→ AUFGABE A:
Beantworte anhand des Textes über den Segler diese Fragen:
(i) Wie alt war er beim Mini-Transat, und welchen Platz belegte er?
(ii) Auf welcher Jolle segelte er zu mehreren Meistertiteln?
(iii) Mit welcher Yacht gewann er sein erstes großes Rennen um die Welt?
→ AUFGABE B:
Prüfe, ob die folgenden Aussagen mit dem Text über den Segler übereinstimmen. Antworte jeweils mit Ja oder Nein und belege die Antwort mit einem wörtlichen Zitat.
(i) Das Segeln lernte er am Zwischenahner Meer.
(ii) Nach dem Mini-Transat studierte er Rechtswissenschaften.
(iii) Beim Rennen 2010 war er ohne Co-Skipper unterwegs.
→ AUFGABE C: Greif den Text über den Segler nach seinem letzten Satz auf und schreib ihn weiter.
╭─ VORLIEGENDER TEXT
Als Kind fuhr er mit dem Fahrrad zum Zwischenahner Meer, wo er segeln lernte. Er war 19, als er am Mini-Transat teilnahm und elfter wurde. Danach studierte er Wirtschaftswissenschaften, segelte auf der 505er-Jolle, auch so einem Power-Boot, zu mehreren Meistertiteln, wandte sich dann aber wieder den Ozeanen zu. Er gewann auf seiner 40-Fuß-Yacht Beluga Racer sein erstes großes Rennen um die Welt, wurde von einem Orkan beinahe in Stücke geschlagen und empfahl sich dem Barcelona World Race als hoffnungsvoller Neueinsteiger in die Open-60-Szene. Man rüstete ihn für das Rennen 2010 mit einem Schiff aus, stellte ihm einen Co-Skipper zur Seite, und er machte seine Sache abermals gut. Er sammelte Erfahrungen als gefragter Navigator und hat an einem Buch über Wetter-Analysen mitgeschrieben.
╰─
╭─ ÜBUNGSDATEN
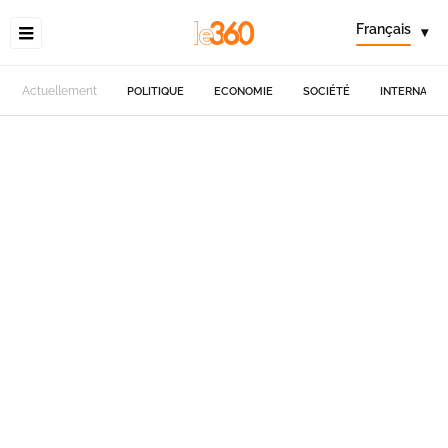
Français
▾
Actuellement
POLITIQUE
ECONOMIE
SOCIÉTÉ
INTERNATIO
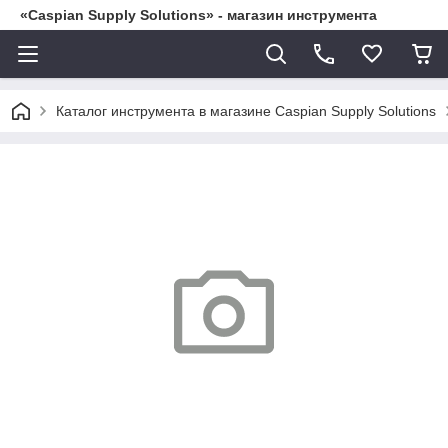
«Caspian Supply Solutions» - магазин инструмента
Каталог инструмента в магазине Caspian Supply Solutions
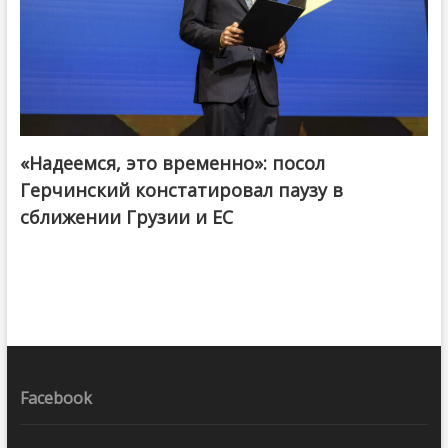
«Надеемся, это временно»: посол
Герчинский констатировал паузу в
сближении Грузии и ЕС
Facebook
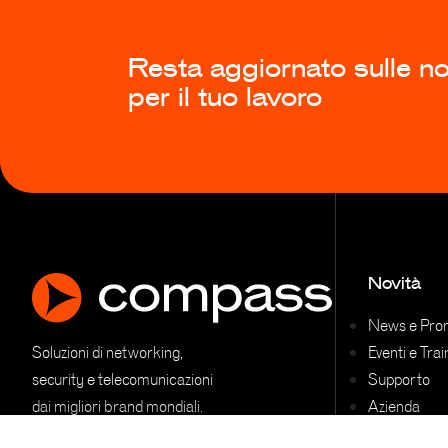
Resta aggiornato sulle nov
per il tuo lavoro
Novità
News e Pro
Soluzioni di networking,
Eventi e Trai
security e telecomunicazioni
Supporto
dai migliori brand mondiali.
Azienda
Contatti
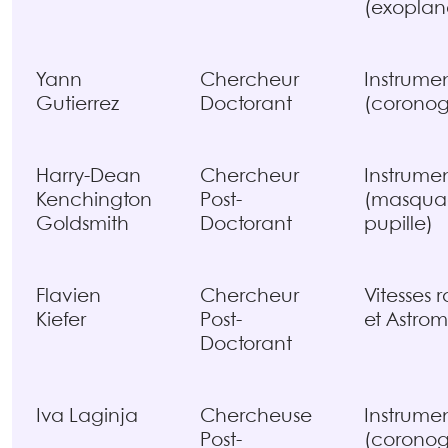
(exoplan
Yann
Chercheur
Instrume
Gutierrez
Doctorant
(coronog
Harry-Dean
Chercheur
Instrume
Kenchington
Post-
(masqua
Goldsmith
Doctorant
pupille)
Flavien
Chercheur
Vitesses 
Kiefer
Post-
et Astrom
Doctorant
Iva Laginja
Chercheuse
Instrume
Post-
(coronog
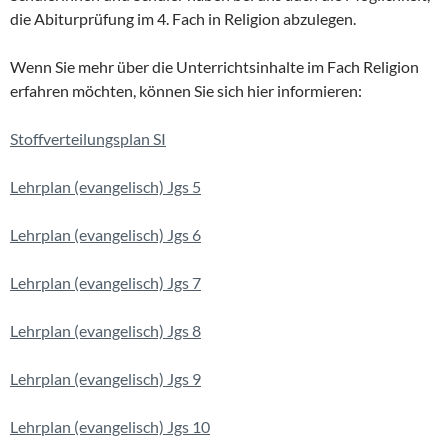
die Abiturprüfung im 4. Fach in Religion abzulegen.
Wenn Sie mehr über die Unterrichtsinhalte im Fach Religion
erfahren möchten, können Sie sich hier informieren:
Stoffverteilungsplan SI
Lehrplan (evangelisch) Jgs 5
Lehrplan (evangelisch) Jgs 6
Lehrplan (evangelisch) Jgs 7
Lehrplan (evangelisch) Jgs 8
Lehrplan (evangelisch) Jgs 9
Lehrplan (evangelisch) Jgs 10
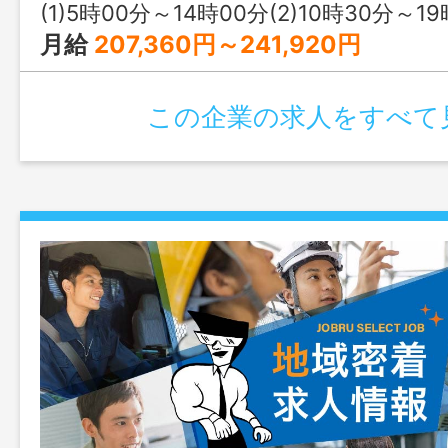
(1)5時00分～14時00分(2)10時30分～1
月給
207,360円～241,920円
この企業の求人をすべて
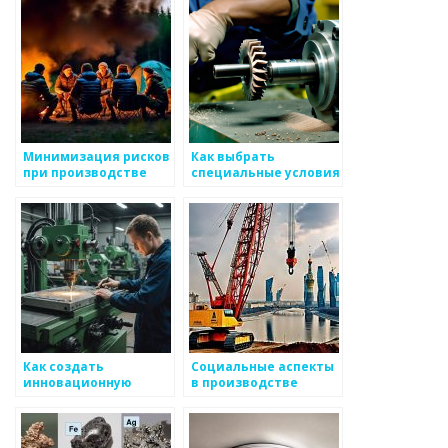
металлоизделий
Минимизация рисков
Как выбрать
при производстве
специальные условия
металлоизделий
для производства
металлоизделий
Как создать
Социальные аспекты
инновационную
в производстве
команду для
металлоизделий
металлоизделий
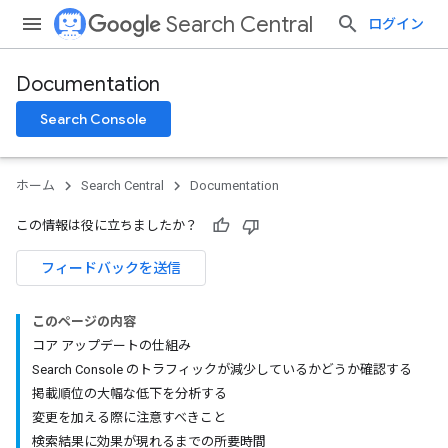
Search Central
ログイン
Documentation
Search Console
ホーム
Search Central
Documentation
この情報は役に立ちましたか？
フィードバックを送信
このページの内容
コア アップデートの仕組み
Search Console のトラフィックが減少しているかどうか確認する
掲載順位の大幅な低下を分析する
変更を加える際に注意すべきこと
検索結果に効果が現れるまでの所要時間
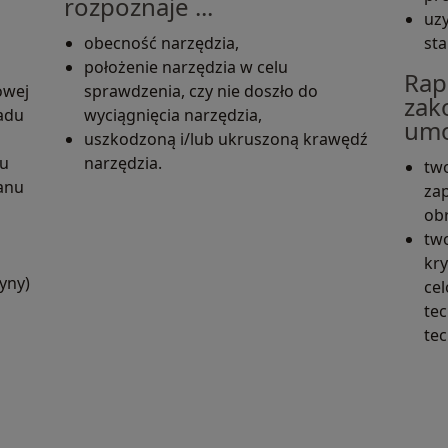
rozpoznaje ...
uz
obecność narzędzia,
sta
położenie narzędzia w celu
Rap
owej
sprawdzenia, czy nie doszło do
zak
adu
wyciągnięcia narzędzia,
umoż
uszkodzoną i/lub ukruszoną krawędź
tu
narzędzia.
tw
anu
za
ob
two
kr
yny)
ce
te
tec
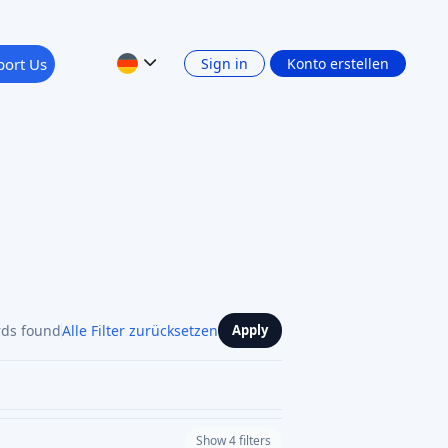
Show 4 filters
INDUSTRY
N-CROWDFUNDING
AI SCORE: 75
3D PRINTING
YX
entwickelt und fertigt in Frankreich
ielle 3D-Drucker und automati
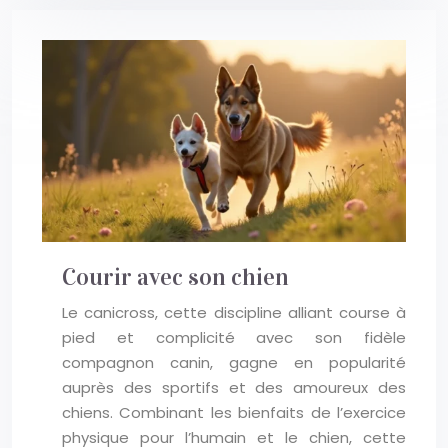
Courir avec son chien
Le canicross, cette discipline alliant course à
pied et complicité avec son fidèle
compagnon canin, gagne en popularité
auprès des sportifs et des amoureux des
chiens. Combinant les bienfaits de l’exercice
physique pour l’humain et le chien, cette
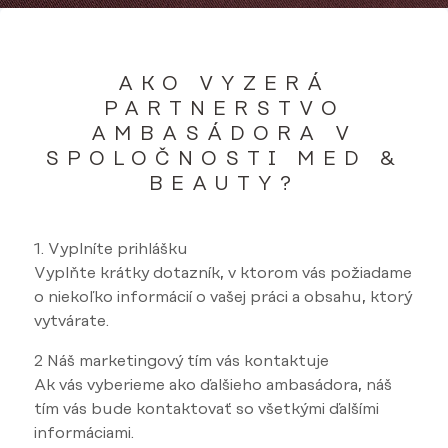
AKO VYZERÁ
PARTNERSTVO
AMBASÁDORA V
SPOLOČNOSTI MED &
BEAUTY?
1. Vyplníte prihlášku
Vyplňte krátky dotazník, v ktorom vás požiadame
o niekoľko informácií o vašej práci a obsahu, ktorý
vytvárate.
2 Náš marketingový tím vás kontaktuje
Ak vás vyberieme ako ďalšieho ambasádora, náš
tím vás bude kontaktovať so všetkými ďalšími
informáciami.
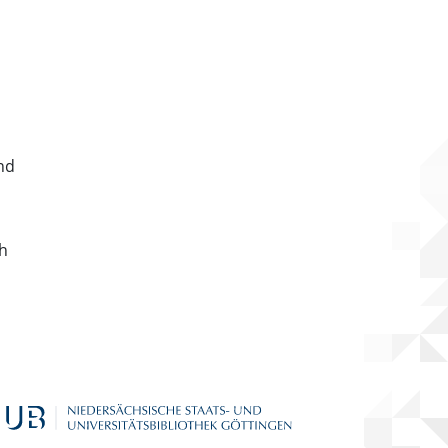
nd
ch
╰─
→ LÖSUNG A:
(i) Er war 19 und wurde Elfter.
(ii) Auf der 505er-Jolle.
(iii) Mit seiner 40-Fuß-Yacht Beluga Racer.

→ LÖSUNG B:
(i) Ja: „Als Kind fuhr er mit dem Fahrrad zum Zwischenahner Meer, wo er segeln lernte.“
(ii) Nein: „Danach studierte er Wirtschaftswissenschaften“
(iii) Nein: „stellte ihm einen Co-Skipper zur Seite“

→ LÖSUNG C:
Deshalb weiß Herrmann, dass Hochseewettkämpfe im Kopf entschieden werden. So überkommt ihn vor großen Regatten oft ein flaues Gefühl im Magen, das andere Seekrankheit nennen würden. Es verfliege bald wieder, sagt er, aber erst mal ist es da und erinnert ihn an die größte Herausforderung: Eigentlich müsste er Franzose werden.
Denn nur Franzosen haben das Vendée Globe seit seiner Premiere 1989 gewonnen – und auch die meisten anderen legendären Einhandrennen. Fließend Französisch spricht Herrmann längst, er hält sich oft an der Atlantikküste auf, wo sich die Werften befinden, die Ingenieure, Carbon-Spezialisten und die Konkurrenten.
Herrmann fischt eine Flasche Rotwein aus einer Provianttasche, in der ansonsten nur verschweißte Tüten mit gefriergetrockneter Nahrung liegen. Es ist der Moment, da die Sonne an Kraft verliert, da alle im breiten Cockpit der Malizia zusammenkommen, sich einen Platz zwischen den Leinen und Winschen suchen und Herrmann seine Chancen durchgeht. Er habe eine Liste geschrieben, sagt er, mit den Namen seiner Konkurrenten. Darauf lande er bei realistischer Einschätzung auf dem siebten Rang.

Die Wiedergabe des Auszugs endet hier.